With the onset of the Covid-19 crisis — in which every company was forced to join the greatest shift to work-from-home ever — the question becomes: how can enterprises that struggled to innovate while everyone was in the same place innovate while everyone is remote? The success of the open source world offers some clues: keep employees or participants engaged with a strong sense of community and teamwork.
Angelina, who addressed innovation patterns in his book released last fall, Transforming While Performing: How to Create a Culture of Innovation with Partners, recently took up this question in a post-Covid update. Everyone moved to a distributed workforce model and were forced to ask themselves how they can maintain momentum and ensure a continuous product or delivery, and ensure that teams continue to work together, despite not being in the same location or face to face.
Angelani’s company has supported at least part of its workforce remotely over the years, and extended the lessons learned to its entire workforce in recent months.
Going entirely remote is not without its issues, he cautions. For example, with remote teams, “decision making may be slower. In an office environment, it’s easy to walk over, talk to a colleague, pick up on body language and share personal stories that embody a typical office culture.” In addition, “not every home environment is created equal. Some colleagues have young families with small kids, in small apartments. Privacy can be a luxury.”

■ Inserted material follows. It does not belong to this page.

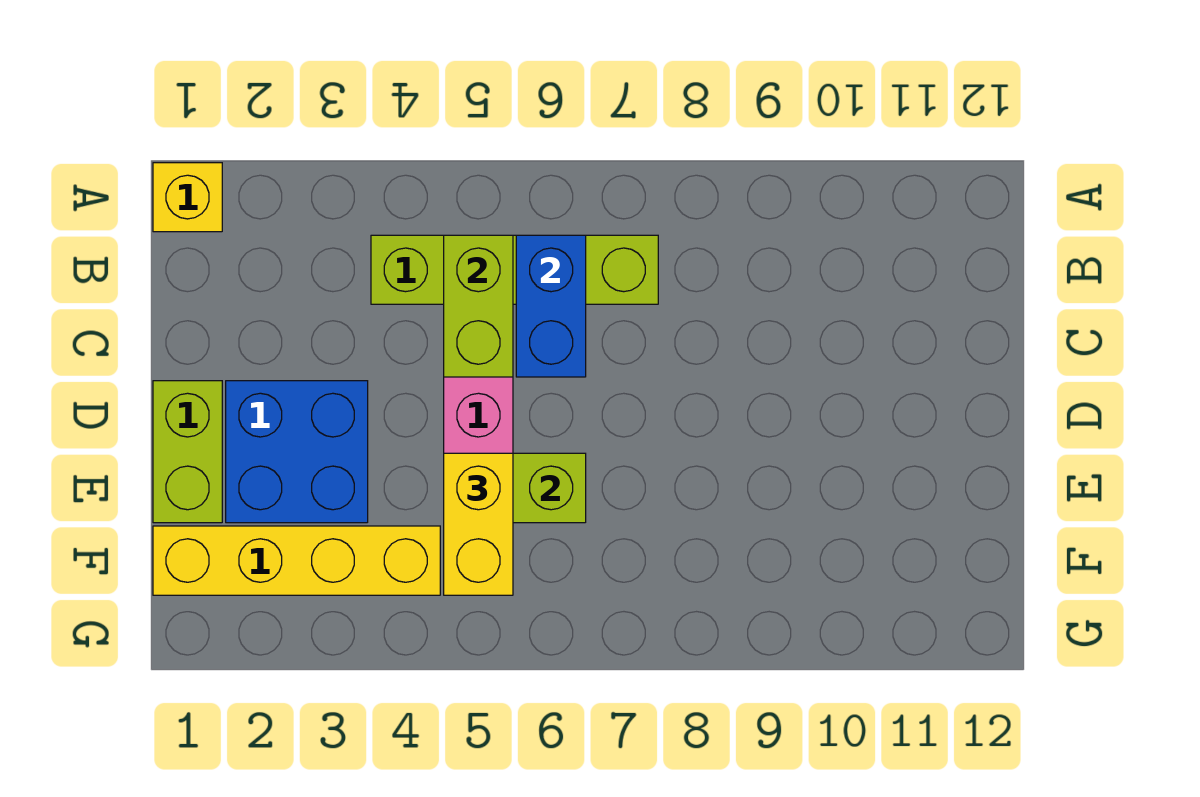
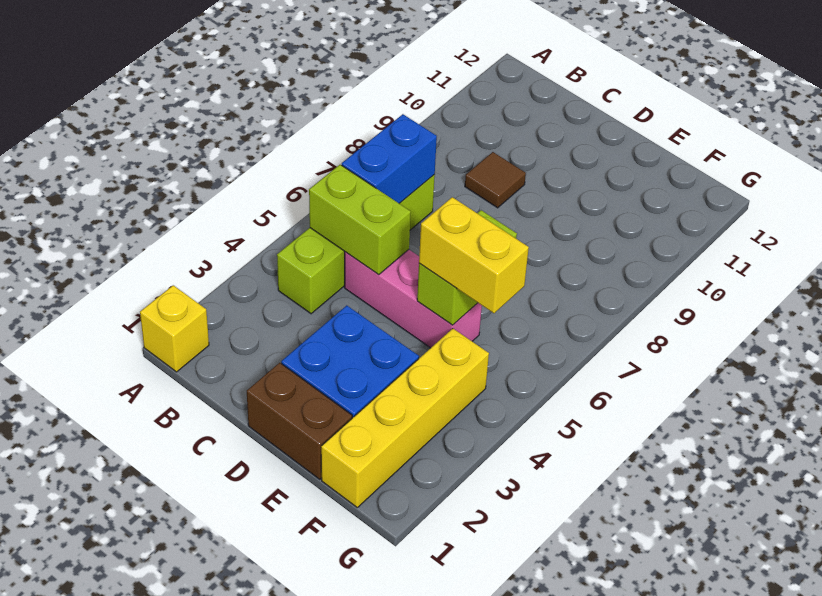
blue 1x2 brick [516,235,586,377] -> blue 1x2 brick turned to [342,114,437,204]
none -> brown 1x1 tile [465,152,526,208]
lime 1x2 brick [153,381,222,523] -> brown 1x2 brick [247,363,352,479]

Angelani says he has been organizing his employees into teams of “virtual pods,” or tightly knot teams, which have been proving their meddle during the Covid-19 crisis. “Designed as cross-functional, agile teams, ‘pods’ are responsible for end-to-end solutions,” Angelani explains. Their cohesion as a team is built upon a strong sense of community, which represents “the cultural connective tissue that engages members, and focuses on their personal growth, and keeps them thriving and highly productive.” This sense of community extends outward to clients as well, “encompassing flexible software along with frequent smaller group video chats.”
The key is building and maintaining friendly and empathetic relationships across the board. “We often have key pod members open up a video conference instance and keep it running all day during critical sprints” Angelani says. “We treat each-other’s virtual environment like open-door offices. Need to talk? Pop on in.”

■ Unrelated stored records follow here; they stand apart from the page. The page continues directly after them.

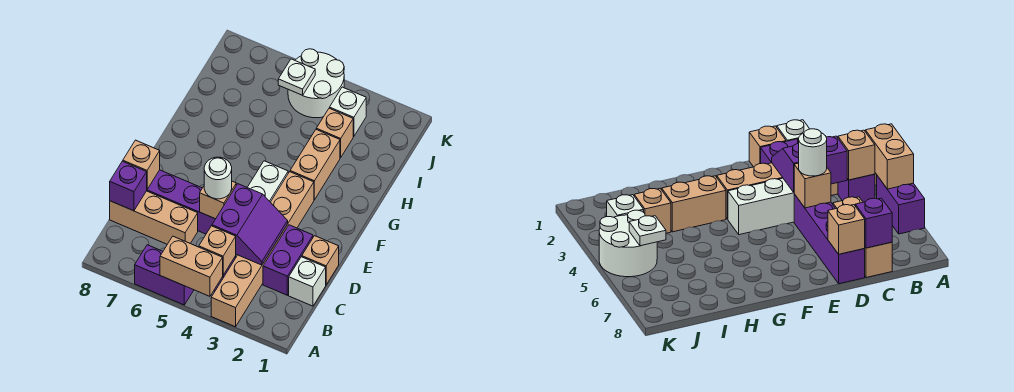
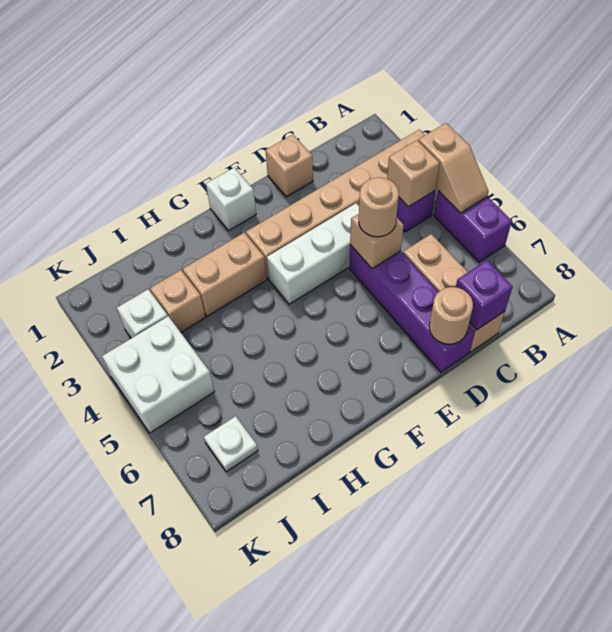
tan 1x2 brick [160,236,223,296] -> tan 1x2 slope [418,123,489,213]
white 1x1 brick [289,257,326,306] -> white 1x1 brick moved to [206,168,256,231]
purple 1x2 brick [263,225,313,295] -> none
purple 2x2 slope [212,184,288,265] -> none
white 1x1 round brick [204,157,232,199] -> tan 1x1 round brick [359,177,399,237]
tan 1x1 brick [123,140,160,189] -> tan 1x1 round brick [429,287,473,344]
white 2x2 round brick [288,49,344,118] -> white 2x2 brick [102,316,215,433]
white 1x1 plate [278,59,315,95] -> white 1x1 plate moved to [204,416,258,472]

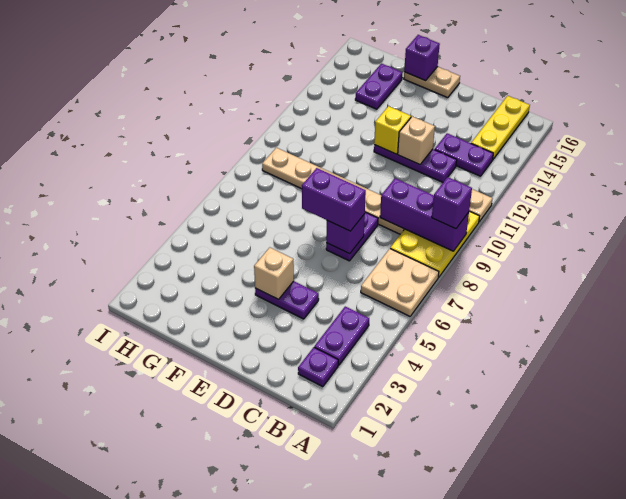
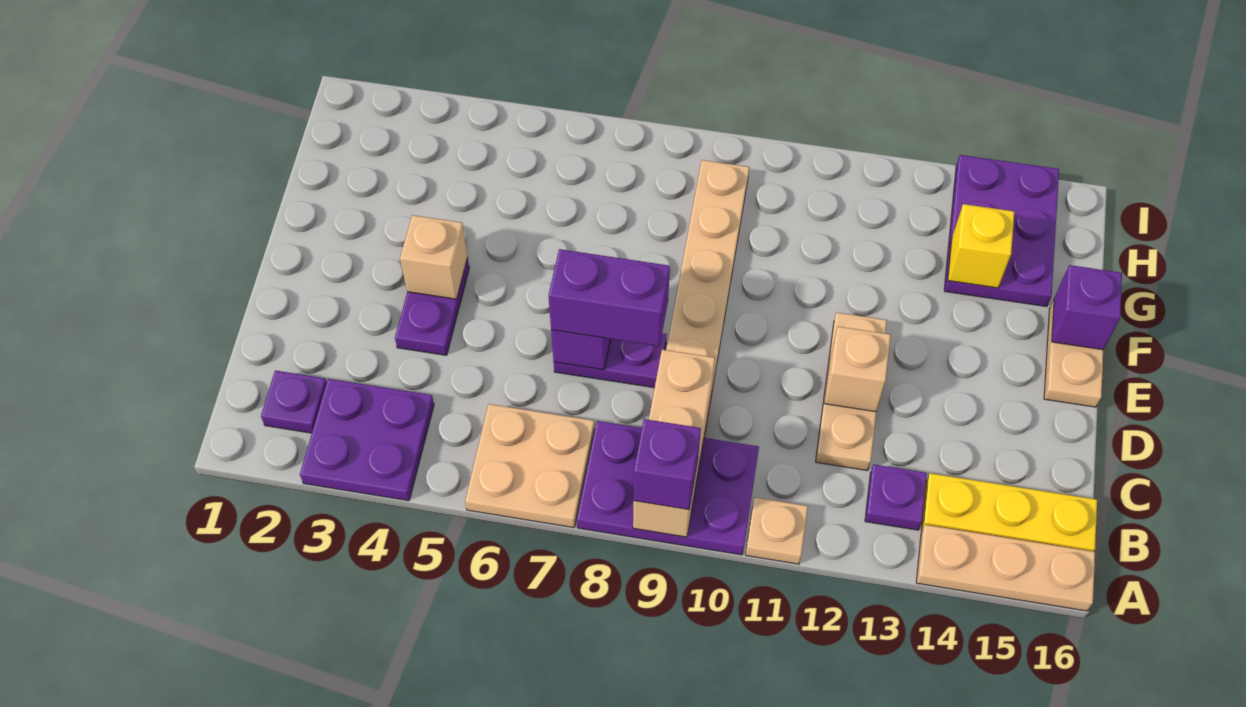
yellow 2x3 plate [390,211,480,278] -> purple 2x3 plate [577,421,759,555]
purple 1x3 brick [380,178,469,251] -> tan 1x3 brick [633,349,715,537]
none -> tan 1x3 plate [916,525,1095,611]
purple 1x2 plate [314,307,369,365] -> purple 2x2 plate [300,379,434,501]
purple 1x2 plate [435,133,493,176] -> purple 1x1 plate [865,464,927,530]
purple 1x3 plate [374,145,457,182] -> tan 1x3 plate [816,312,887,471]
purple 1x2 brick [302,168,366,231] -> purple 1x2 brick turned to [549,249,670,346]
yellow 1x1 brick [374,106,411,154] -> yellow 1x1 brick moved to [948,204,1014,288]
purple 1x2 plate [355,64,402,109] -> purple 2x3 plate [944,155,1059,307]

Gratification also plays an important role as well. The virtual pod teams even participate in what is called “Game of Pods,” in which team members are “battling obstacles and new challenges,” seeking to become “superheroes” in their worlds, he relates. Such approaches offer “the opportunity to continuously engage your workforce by applying game mechanics into a corporate setting, making work more fun, merit more visible and individual career progress more equitable and transparent.”
And that’s where innovation comes from, regardless of location. The open source communities harnessed this energy a long time ago, and it’s time for mainstream organizations to follow suit. Why can’t we all operate like open source communities?